Activity: Retype the film passage word for word, everything from "1959 French film" down to "treats mental illness.".

- Directed by: Georges Franju
- Screenplay by: Jean-Pierre Mocky (adaptation); Jean-Charles Pichon (dialogue);
- Based on: La Tête contre les murs; Herve Bazin;
- Produced by: Jean Velter
- Starring: Pierre Brasseur Paul Meurisse Jean-Pierre Mocky Anouk Aimée Charles Aznavour Jean Galland
- Cinematography: Eugen Schüfftan
- Edited by: Suzanne Sandberg
- Music by: Maurice Jarre
- Production companies: La Société des films Sirius; ATICA; Elpénor Films;
- Distributed by: La Société des films Sirius
- Release date: 20 March 1959 (France);
- Running time: 92 minutes
- Country: France
- Language: French

= Head Against the Wall =

1959 French film

Head Against the Wall (La Tête contre les murs), also titled The Keepers, is a 1959 French drama film directed by Georges Franju starring Pierre Brasseur, Paul Meurisse, Jean-Pierre Mocky, Anouk Aimée, and Charles Aznavour. It was director Franju's debut feature film. The story follows an aimless young man who is institutionalized for defying his wealthy father, and in the process airs several questions about how society defines and treats mental illness.

Collected data
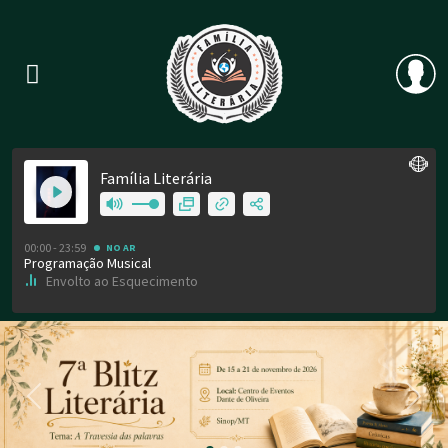
Previous
Nex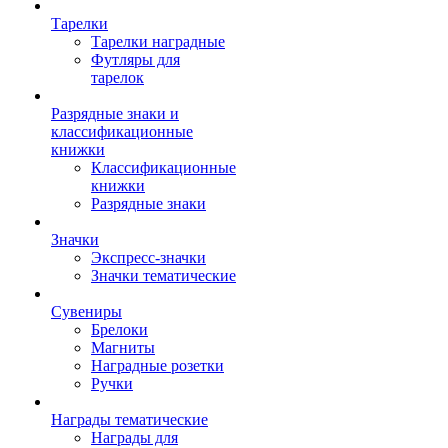
Тарелки
Тарелки наградные
Футляры для
тарелок
Разрядные знаки и
классификационные
книжки
Классификационные
книжки
Разрядные знаки
Значки
Экспресс-значки
Значки тематические
Сувениры
Брелоки
Магниты
Наградные розетки
Ручки
Награды тематические
Награды для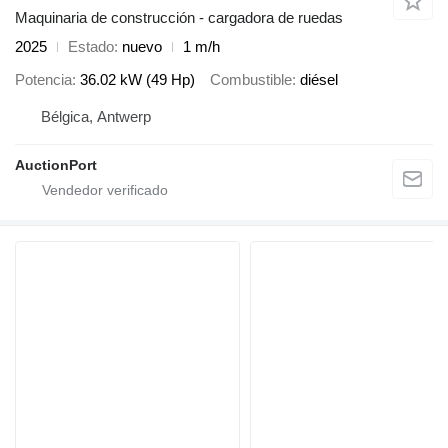
Maquinaria de construcción - cargadora de ruedas
2025
Estado
nuevo
1 m/h
Potencia
36.02 kW (49 Hp)
Combustible
diésel
Bélgica, Antwerp
AuctionPort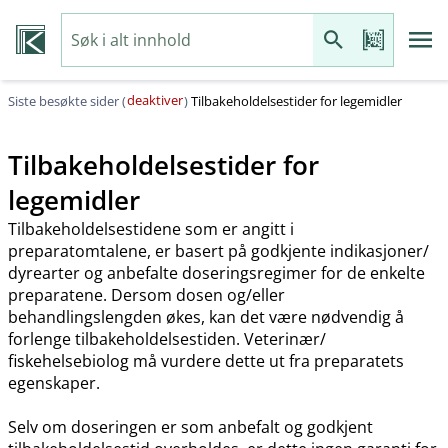
deaktiver
Siste besøkte sider (
)
Tilbakeholdelsestider for legemidler
Tilbakeholdelsestider for
legemidler
Tilbakeholdelsestidene som er angitt i
preparatomtalene, er basert på godkjente indikasjoner​/​
dyrearter og anbefalte doseringsregimer for de enkelte
preparatene. Dersom dosen og​/​eller
behandlingslengden økes, kan det være nødvendig å
forlenge tilbakeholdelsestiden. Veterinær​/​
fiskehelsebiolog må vurdere dette ut fra preparatets
egenskaper.
Selv om doseringen er som anbefalt og godkjent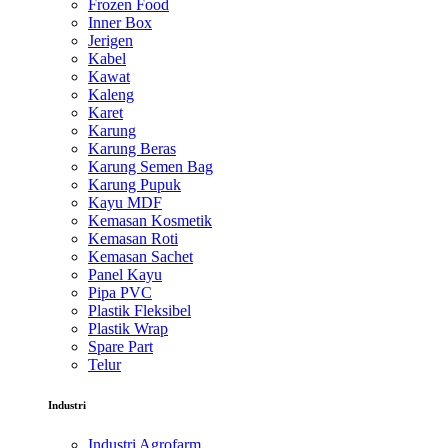
Frozen Food
Inner Box
Jerigen
Kabel
Kawat
Kaleng
Karet
Karung
Karung Beras
Karung Semen Bag
Karung Pupuk
Kayu MDF
Kemasan Kosmetik
Kemasan Roti
Kemasan Sachet
Panel Kayu
Pipa PVC
Plastik Fleksibel
Plastik Wrap
Spare Part
Telur
Industri
Industri Agrofarm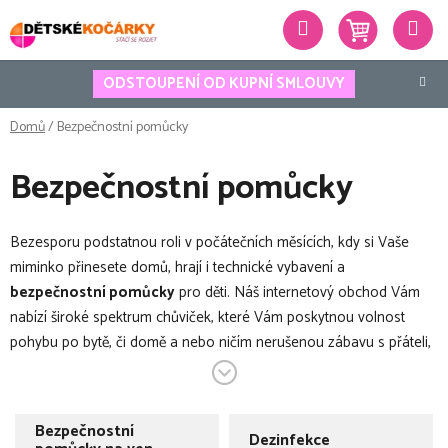
Přejít
Hledat
na
obsah
ODSTOUPENÍ OD KUPNÍ SMLOUVY
Domů
/
Bezpečnostní pomůcky
Bezpečnostní pomůcky
Bezesporu podstatnou roli v počátečních měsících, kdy si Vaše
miminko přinesete domů, hrají i technické vybavení a
bezpečnostní pomůcky
pro děti. Náš internetový obchod Vám
nabízí široké spektrum chůviček, které Vám poskytnou volnost
pohybu po bytě, či domě a nebo ničím nerušenou zábavu s přáteli,
či rodinou s vědomím, že své miminko okamžitě uslyšíte. Dále
máme v sortimentu i oblíbené
monitory dechu
, které rodiče
využívají pro absolutní jistotu, že je s Vaším miminkem vše tak, jak
Bezpečnostní
Dezinfekce
má být. Nabízíme ale i bezpečnostní pásy pro těhotné, které ocení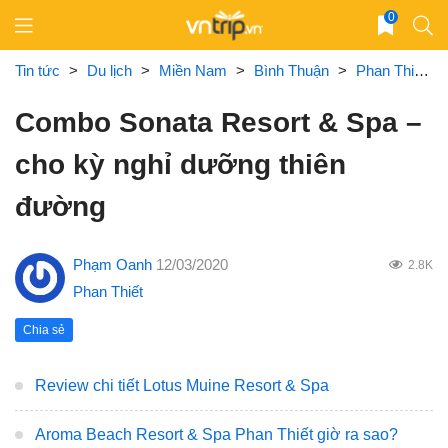
Skip
0
to
content
Tin tức
>
Du lịch
>
Miền Nam
>
Bình Thuận
>
Phan Thiết
>
Combo Sonata Resort & Spa –
cho kỳ nghỉ dưỡng thiên
đường
Phạm Oanh
12/03/2020
2.8K
Phan Thiết
Chia sẻ
Review chi tiết Lotus Muine Resort & Spa
Aroma Beach Resort & Spa Phan Thiết giờ ra sao?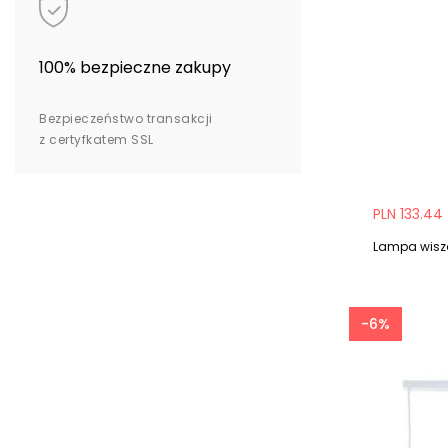
100% bezpieczne zakupy
Bezpieczeństwo transakcji
z certyfkatem SSL
PLN 133.44
Lampa wiszą
-6%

Output of the exercise:
1959 French film

Head Against the Wall (La Tête contre les murs), also titled The Keepers, is a 1959 French drama film directed by Georges Franju starring Pierre Brasseur, Paul Meurisse, Jean-Pierre Mocky, Anouk Aimée, and Charles Aznavour. It was director Franju's debut feature film. The story follows an aimless young man who is institutionalized for defying his wealthy father, and in the process airs several questions about how society defines and treats mental illness.